L’hydrologue rappelle également que 60 à 80 % des gaz à effet de serre sont générés par la vapeur d’eau, qui est piégée dans notre atmosphère. « Il faut réinjecter notre eau dans les écosystèmes profonds. Et cela ne pourra pas se faire sans recréer des zones fertiles et humides. »

Testez vous > Quiz : connaissez-vous le cycle de l’eau ?

Gare aux faiseurs de pluie et aux apprentis sorciers

« Notre économie s’est servie beaucoup de l’eau au fil des siècles. Au point de tout déséquilibrer. En 20 ans, nous avons épuisé 21 des 37 grands aquifères du monde. L’être humain a tellement prélevé d’eau souterraine que l’axe de la Terre a été modifié de 80 cm vers l’Est ! Aujourd’hui, il faut reposer la balance différemment et comprendre que, sans eau, on va droit dans le mur. Il y a un lien indéfectible entre la pluie, les sols et les nappes. »

Face aux périodes de grande sécheresse, certains jouent aux faiseurs de pluie. L’ensemencement artificiel des nuages existe aujourd’hui grâce à l’iodure d’argent qui génère une graine artificielle, assez similaire à celle des bactéries. « À l’instar de vouloir chercher le rendement maximal des sols, on veut désormais le rendement maximal de l’atmosphère. Mais cette iodure d’argent est rémanente dans les sols.
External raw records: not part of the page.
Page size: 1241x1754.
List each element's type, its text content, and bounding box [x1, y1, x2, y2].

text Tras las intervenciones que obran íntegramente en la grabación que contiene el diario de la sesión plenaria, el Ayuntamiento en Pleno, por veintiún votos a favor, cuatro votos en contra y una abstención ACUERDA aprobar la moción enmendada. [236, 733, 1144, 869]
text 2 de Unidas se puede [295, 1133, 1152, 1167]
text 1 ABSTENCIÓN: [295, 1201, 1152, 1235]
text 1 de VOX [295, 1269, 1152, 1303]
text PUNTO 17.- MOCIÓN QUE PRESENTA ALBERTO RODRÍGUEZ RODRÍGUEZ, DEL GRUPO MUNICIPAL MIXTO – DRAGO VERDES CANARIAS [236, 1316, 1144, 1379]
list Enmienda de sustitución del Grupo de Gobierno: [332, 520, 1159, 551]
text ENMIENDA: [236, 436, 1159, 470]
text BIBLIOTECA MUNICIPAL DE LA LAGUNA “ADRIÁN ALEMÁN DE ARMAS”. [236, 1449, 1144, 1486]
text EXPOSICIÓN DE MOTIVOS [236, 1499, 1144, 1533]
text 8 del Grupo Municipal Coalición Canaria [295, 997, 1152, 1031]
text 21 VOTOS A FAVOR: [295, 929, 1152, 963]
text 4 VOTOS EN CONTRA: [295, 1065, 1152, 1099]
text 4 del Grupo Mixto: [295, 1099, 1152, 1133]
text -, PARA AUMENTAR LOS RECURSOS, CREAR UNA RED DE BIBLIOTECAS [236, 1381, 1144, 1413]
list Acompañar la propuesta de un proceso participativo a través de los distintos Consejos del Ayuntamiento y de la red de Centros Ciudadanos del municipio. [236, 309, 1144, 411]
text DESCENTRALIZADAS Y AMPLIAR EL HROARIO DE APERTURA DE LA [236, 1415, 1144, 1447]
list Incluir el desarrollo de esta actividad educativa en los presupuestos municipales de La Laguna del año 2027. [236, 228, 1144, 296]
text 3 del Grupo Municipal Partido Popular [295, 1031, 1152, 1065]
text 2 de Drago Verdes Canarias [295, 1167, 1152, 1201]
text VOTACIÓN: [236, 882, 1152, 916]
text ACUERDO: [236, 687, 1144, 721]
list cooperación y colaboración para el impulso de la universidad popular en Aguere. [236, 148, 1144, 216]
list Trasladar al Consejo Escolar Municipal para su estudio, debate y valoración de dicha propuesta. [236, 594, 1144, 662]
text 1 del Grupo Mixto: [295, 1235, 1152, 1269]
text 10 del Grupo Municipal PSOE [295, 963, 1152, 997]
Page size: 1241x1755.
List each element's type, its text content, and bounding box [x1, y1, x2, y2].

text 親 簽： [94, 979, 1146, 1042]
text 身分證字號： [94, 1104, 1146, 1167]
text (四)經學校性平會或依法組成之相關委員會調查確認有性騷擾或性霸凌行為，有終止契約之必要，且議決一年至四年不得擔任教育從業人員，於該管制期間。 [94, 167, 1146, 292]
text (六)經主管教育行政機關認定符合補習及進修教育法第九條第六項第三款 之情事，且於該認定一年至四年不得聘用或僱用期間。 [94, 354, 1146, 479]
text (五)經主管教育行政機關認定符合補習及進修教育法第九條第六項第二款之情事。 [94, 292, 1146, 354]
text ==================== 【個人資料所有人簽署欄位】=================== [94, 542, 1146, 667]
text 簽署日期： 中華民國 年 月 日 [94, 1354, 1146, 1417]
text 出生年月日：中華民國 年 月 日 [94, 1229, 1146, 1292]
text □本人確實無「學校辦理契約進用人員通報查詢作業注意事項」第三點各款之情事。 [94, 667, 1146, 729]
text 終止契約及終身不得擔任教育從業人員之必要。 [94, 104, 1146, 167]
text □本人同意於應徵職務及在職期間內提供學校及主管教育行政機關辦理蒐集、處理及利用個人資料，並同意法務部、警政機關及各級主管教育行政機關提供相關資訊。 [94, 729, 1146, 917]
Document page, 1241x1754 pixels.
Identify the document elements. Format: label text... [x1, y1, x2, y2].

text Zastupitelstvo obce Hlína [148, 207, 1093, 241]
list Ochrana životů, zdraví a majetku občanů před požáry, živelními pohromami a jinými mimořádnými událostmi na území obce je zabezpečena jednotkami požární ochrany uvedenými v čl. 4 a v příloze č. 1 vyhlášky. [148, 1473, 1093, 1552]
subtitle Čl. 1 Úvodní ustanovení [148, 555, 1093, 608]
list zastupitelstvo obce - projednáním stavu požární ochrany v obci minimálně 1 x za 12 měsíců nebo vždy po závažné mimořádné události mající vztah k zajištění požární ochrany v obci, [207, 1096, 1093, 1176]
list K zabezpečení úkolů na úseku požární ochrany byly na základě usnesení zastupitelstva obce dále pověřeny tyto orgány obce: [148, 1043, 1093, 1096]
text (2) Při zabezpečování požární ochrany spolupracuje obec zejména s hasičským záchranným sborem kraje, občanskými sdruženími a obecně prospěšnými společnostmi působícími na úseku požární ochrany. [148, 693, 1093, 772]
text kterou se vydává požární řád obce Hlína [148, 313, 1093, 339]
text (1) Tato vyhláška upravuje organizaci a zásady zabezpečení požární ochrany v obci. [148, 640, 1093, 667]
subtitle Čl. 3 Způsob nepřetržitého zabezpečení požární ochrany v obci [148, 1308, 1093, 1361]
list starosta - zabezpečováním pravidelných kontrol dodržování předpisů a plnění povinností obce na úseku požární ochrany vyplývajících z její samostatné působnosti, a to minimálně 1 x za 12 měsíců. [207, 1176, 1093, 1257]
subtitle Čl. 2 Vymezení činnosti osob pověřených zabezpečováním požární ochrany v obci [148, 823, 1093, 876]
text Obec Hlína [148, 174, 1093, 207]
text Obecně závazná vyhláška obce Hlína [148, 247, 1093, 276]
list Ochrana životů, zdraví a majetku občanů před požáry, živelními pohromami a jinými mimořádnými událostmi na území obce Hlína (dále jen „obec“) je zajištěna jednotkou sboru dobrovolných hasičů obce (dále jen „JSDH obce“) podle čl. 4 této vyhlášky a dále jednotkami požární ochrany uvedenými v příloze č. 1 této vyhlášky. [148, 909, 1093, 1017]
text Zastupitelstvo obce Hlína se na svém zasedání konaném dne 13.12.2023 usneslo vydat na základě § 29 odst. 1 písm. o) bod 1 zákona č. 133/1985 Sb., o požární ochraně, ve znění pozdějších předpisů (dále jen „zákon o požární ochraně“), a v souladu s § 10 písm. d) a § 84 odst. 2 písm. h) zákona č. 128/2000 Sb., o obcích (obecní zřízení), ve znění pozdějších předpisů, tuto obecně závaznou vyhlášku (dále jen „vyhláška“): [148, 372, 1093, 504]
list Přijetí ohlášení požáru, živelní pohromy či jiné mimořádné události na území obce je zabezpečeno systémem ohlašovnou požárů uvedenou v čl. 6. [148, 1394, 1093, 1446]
On constate la multiplication de maladies directement liées à cette molécule », alerte Emma Haziza. Le produit est également toxique pour les espèces aquatiques…

La prise en compte du rôle des bactéries dans le cycle de l’eau ouvre de nouvelles perspectives pour une gestion plus durable des ressources hydriques. Ce n’est qu’en préservant la biodiversité, tant au sol que dans l’atmosphère, que nous pourrons contribuer à maintenir l’équilibre du cycle de l’eau, essentiel à toute vie sur Terre.